# Exercise material
'''
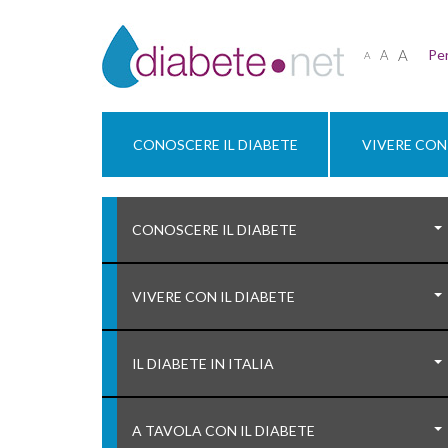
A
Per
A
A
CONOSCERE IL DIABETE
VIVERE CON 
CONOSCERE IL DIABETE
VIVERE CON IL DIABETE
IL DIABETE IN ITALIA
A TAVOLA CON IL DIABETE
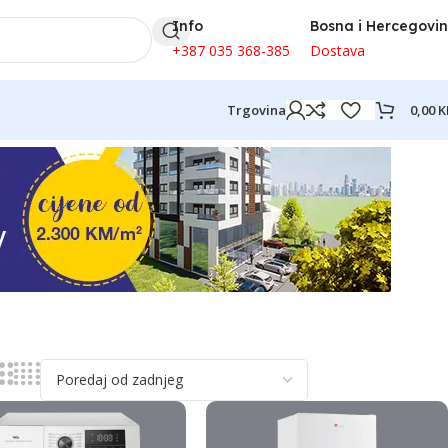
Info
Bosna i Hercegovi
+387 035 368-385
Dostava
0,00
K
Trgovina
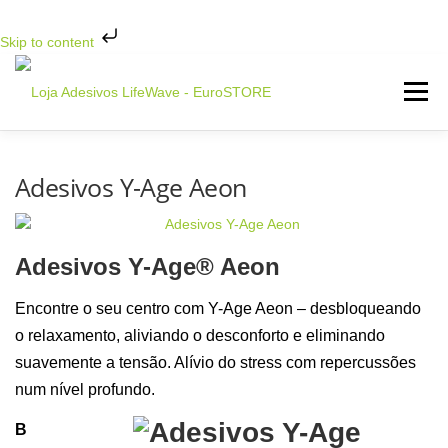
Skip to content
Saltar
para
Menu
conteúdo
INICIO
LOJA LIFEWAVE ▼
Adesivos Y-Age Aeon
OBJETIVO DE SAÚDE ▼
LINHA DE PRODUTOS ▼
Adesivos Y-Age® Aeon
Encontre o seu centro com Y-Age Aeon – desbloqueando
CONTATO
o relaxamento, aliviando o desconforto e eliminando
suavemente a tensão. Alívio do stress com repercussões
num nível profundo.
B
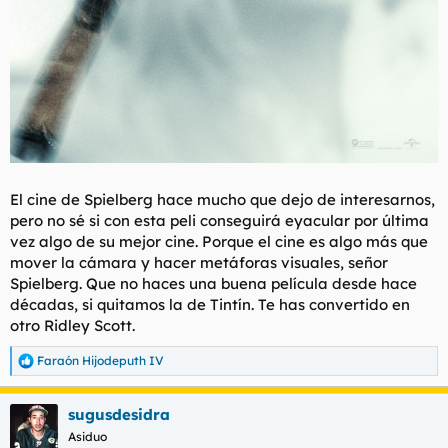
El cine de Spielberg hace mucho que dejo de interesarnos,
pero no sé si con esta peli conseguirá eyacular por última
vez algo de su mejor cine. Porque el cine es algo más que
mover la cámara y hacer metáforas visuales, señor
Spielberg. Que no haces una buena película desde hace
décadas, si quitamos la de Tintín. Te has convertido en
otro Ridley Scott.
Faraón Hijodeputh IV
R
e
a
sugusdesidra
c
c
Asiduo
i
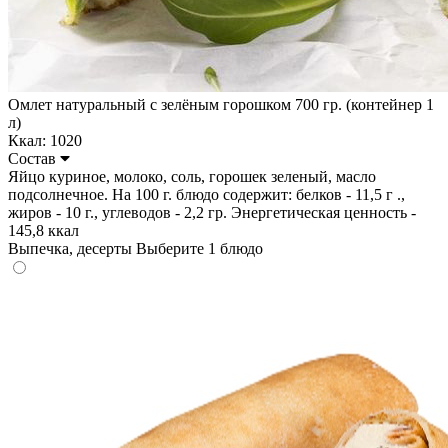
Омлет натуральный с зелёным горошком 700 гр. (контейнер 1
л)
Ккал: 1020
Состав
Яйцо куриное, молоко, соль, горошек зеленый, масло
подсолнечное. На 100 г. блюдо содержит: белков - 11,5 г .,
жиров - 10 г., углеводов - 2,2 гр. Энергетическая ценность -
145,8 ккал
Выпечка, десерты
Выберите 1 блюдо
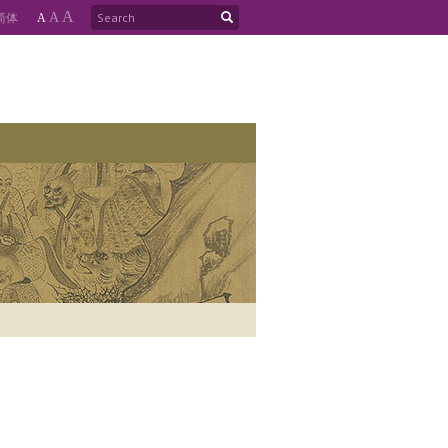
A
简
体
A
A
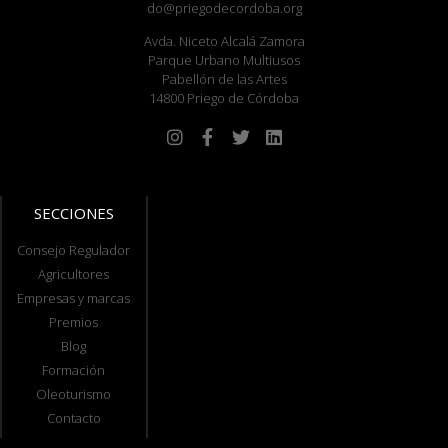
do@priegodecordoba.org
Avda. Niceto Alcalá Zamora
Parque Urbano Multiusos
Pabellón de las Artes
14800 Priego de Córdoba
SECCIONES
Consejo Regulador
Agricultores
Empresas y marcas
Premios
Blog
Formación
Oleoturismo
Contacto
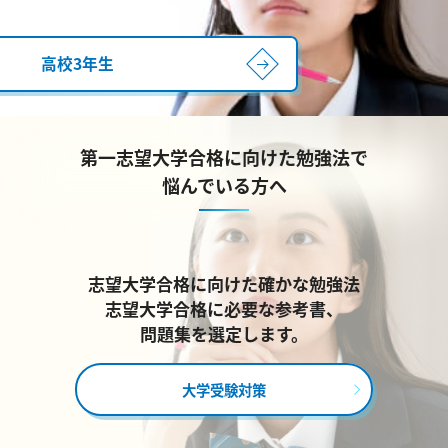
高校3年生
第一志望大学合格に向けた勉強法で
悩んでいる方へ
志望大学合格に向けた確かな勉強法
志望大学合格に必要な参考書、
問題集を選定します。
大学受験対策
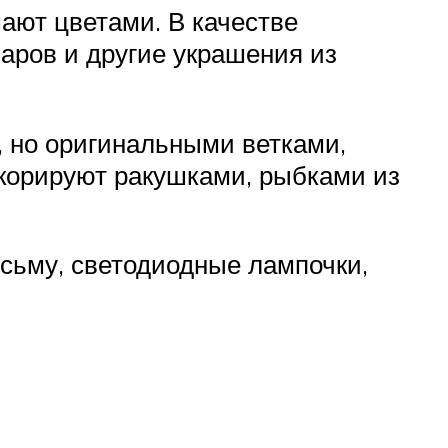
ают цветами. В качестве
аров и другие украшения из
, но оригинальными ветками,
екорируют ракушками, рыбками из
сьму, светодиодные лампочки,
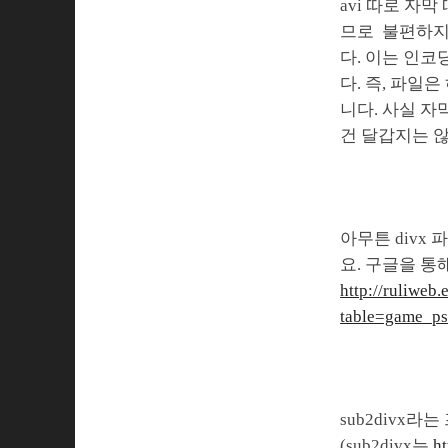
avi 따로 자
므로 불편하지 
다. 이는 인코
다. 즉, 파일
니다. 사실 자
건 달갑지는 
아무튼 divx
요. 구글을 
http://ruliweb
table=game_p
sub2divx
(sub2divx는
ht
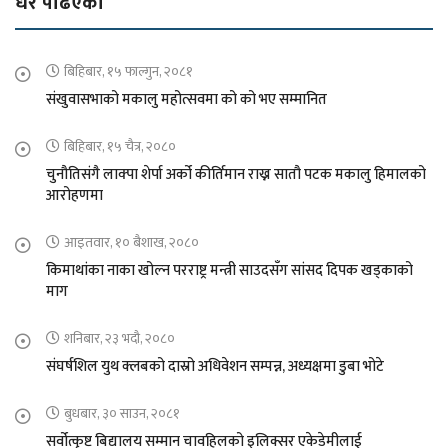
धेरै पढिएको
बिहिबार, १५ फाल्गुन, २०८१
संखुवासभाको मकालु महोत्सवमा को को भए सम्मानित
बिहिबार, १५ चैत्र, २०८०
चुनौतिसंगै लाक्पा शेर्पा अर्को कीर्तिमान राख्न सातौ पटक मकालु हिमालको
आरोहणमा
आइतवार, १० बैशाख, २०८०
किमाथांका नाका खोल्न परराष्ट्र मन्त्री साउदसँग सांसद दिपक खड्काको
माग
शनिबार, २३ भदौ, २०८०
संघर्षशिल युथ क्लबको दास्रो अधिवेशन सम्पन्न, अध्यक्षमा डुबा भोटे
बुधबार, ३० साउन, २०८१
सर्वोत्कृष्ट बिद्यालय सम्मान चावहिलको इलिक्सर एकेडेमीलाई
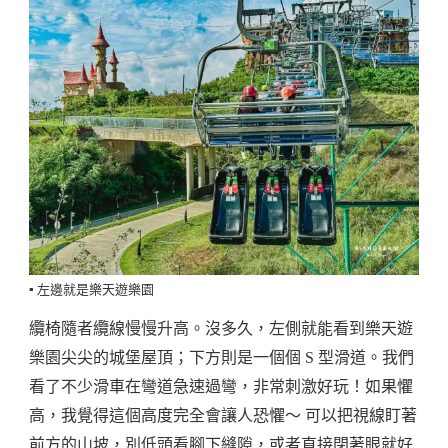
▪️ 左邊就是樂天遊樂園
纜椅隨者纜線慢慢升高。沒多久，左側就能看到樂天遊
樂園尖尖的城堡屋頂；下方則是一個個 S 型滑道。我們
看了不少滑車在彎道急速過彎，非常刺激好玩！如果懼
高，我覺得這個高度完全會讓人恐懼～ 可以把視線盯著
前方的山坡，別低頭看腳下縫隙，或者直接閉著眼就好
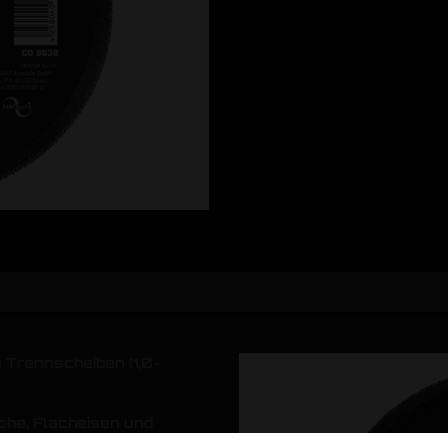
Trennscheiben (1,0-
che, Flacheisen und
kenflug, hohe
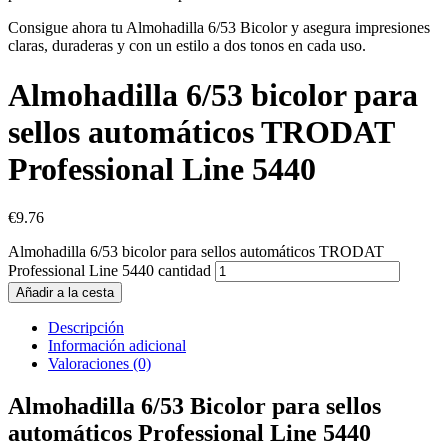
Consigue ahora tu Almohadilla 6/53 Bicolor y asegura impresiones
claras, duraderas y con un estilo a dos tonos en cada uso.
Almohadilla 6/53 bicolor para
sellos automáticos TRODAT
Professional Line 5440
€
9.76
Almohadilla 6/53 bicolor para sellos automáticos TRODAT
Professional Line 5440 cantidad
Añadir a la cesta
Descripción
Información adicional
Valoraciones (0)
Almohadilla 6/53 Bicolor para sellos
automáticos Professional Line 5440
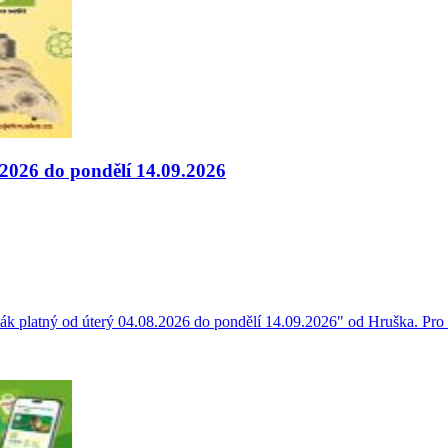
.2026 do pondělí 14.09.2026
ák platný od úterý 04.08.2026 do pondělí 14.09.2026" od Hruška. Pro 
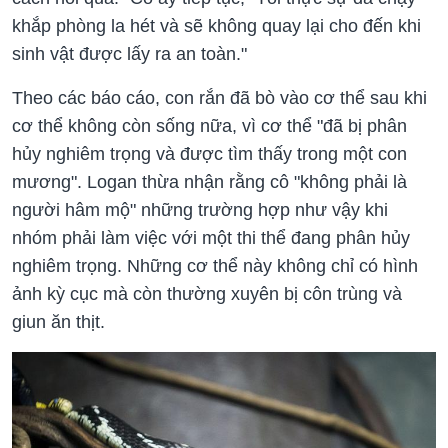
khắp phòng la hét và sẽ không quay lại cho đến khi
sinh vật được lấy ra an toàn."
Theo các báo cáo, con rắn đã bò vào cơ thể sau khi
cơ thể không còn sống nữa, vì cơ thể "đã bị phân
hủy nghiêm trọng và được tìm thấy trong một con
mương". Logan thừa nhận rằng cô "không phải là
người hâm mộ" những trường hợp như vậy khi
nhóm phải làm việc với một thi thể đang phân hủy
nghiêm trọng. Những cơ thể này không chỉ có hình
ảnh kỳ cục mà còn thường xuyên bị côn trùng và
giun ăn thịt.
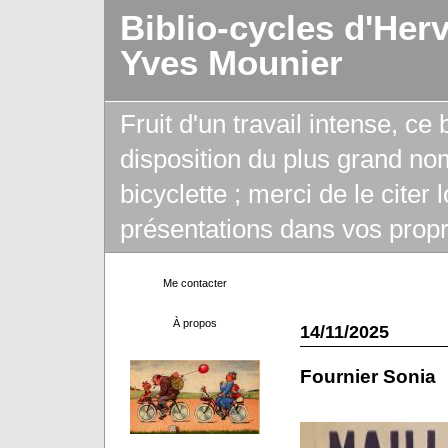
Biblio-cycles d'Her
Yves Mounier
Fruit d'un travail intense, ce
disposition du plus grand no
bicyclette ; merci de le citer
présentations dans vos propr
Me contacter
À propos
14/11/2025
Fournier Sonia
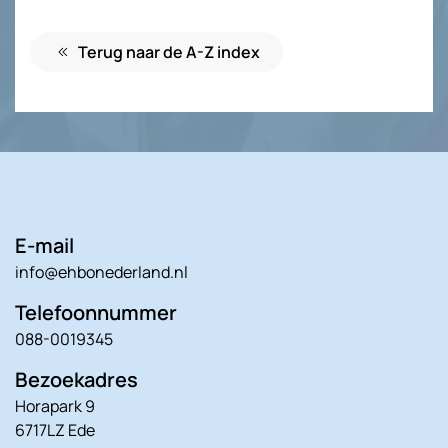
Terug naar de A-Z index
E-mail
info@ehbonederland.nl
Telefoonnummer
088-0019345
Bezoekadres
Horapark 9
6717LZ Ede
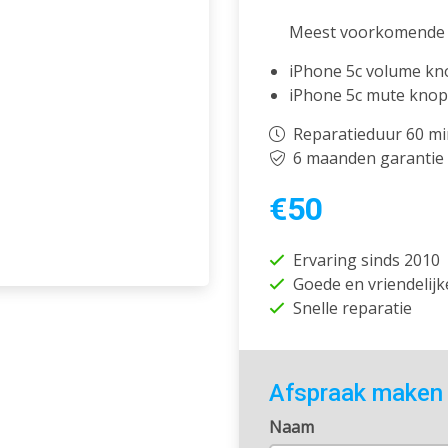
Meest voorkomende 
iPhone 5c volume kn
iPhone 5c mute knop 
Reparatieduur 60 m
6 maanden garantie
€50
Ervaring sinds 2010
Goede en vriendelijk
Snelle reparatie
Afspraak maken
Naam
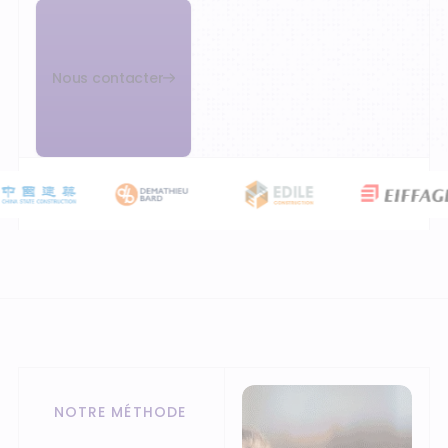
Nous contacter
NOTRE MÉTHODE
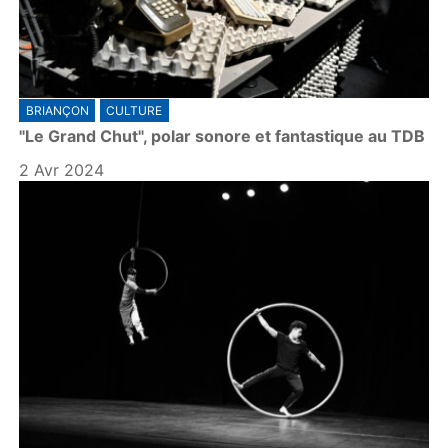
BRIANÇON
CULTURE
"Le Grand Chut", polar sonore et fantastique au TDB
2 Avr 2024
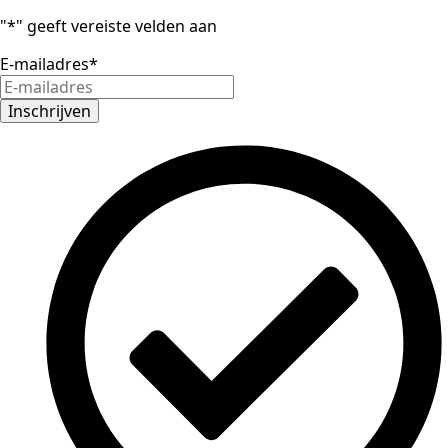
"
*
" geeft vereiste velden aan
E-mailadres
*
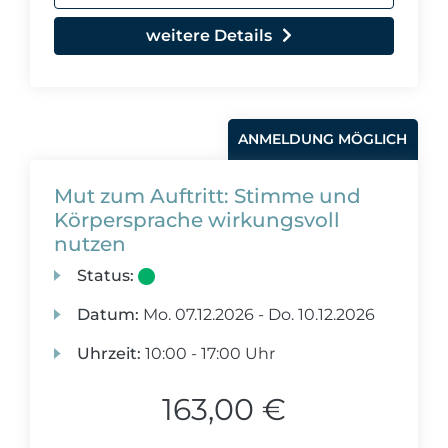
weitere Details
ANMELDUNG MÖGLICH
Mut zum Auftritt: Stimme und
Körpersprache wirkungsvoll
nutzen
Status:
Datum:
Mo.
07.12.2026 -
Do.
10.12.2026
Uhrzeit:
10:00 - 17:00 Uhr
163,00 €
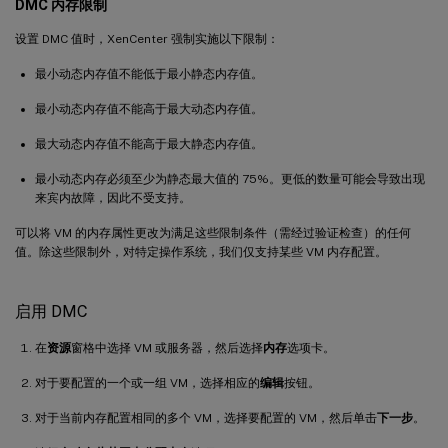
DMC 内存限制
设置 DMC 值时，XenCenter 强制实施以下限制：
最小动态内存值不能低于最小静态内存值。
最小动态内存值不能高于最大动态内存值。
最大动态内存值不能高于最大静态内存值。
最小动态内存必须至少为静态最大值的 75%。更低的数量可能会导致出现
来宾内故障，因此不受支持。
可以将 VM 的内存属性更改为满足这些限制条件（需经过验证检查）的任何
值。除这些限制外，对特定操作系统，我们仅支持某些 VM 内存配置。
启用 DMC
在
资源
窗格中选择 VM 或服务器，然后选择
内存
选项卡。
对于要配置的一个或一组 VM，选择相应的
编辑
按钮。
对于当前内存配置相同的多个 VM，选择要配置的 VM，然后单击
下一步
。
'''
Take the material above from the line bearing "IL DIABETE IN ITALIA" through the line bearing "подсолнечное. На 100" and write it out exactly, both end lines included. Pictures stay out.

# Reply to the task
IL DIABETE IN ITALIA
A TAVOLA CON IL DIABETE
Info
Bosna i Hercegovi
+387 035 368-385
Dostava
0,00
K
Trgovina
Skip to content
Saltar
para
Menu
conteúdo
INICIO
LOJA LIFEWAVE ▼
Adesivos Y-Age Aeon
OBJETIVO DE SAÚDE ▼
LINHA DE PRODUTOS ▼
Adesivos Y-Age® Aeon
Encontre o seu centro com Y-Age Aeon – desbloqueando
CONTATO
o relaxamento, aliviando o desconforto e eliminando
suavemente a tensão. Alívio do stress com repercussões
num nível profundo.
B
El cine de Spielberg hace mucho que dejo de interesarnos,
pero no sé si con esta peli conseguirá eyacular por última
vez algo de su mejor cine. Porque el cine es algo más que
mover la cámara y hacer metáforas visuales, señor
Spielberg. Que no haces una buena película desde hace
décadas, si quitamos la de Tintín. Te has convertido en
otro Ridley Scott.
Faraón Hijodeputh IV
R
e
a
sugusdesidra
c
c
Asiduo
i
Омлет натуральный с зелёным горошком 700 гр. (контейнер 1
л)
Ккал: 1020
Состав
Яйцо куриное, молоко, соль, горошек зеленый, масло
подсолнечное. На 100 г. блюдо содержит: белков - 11,5 г .,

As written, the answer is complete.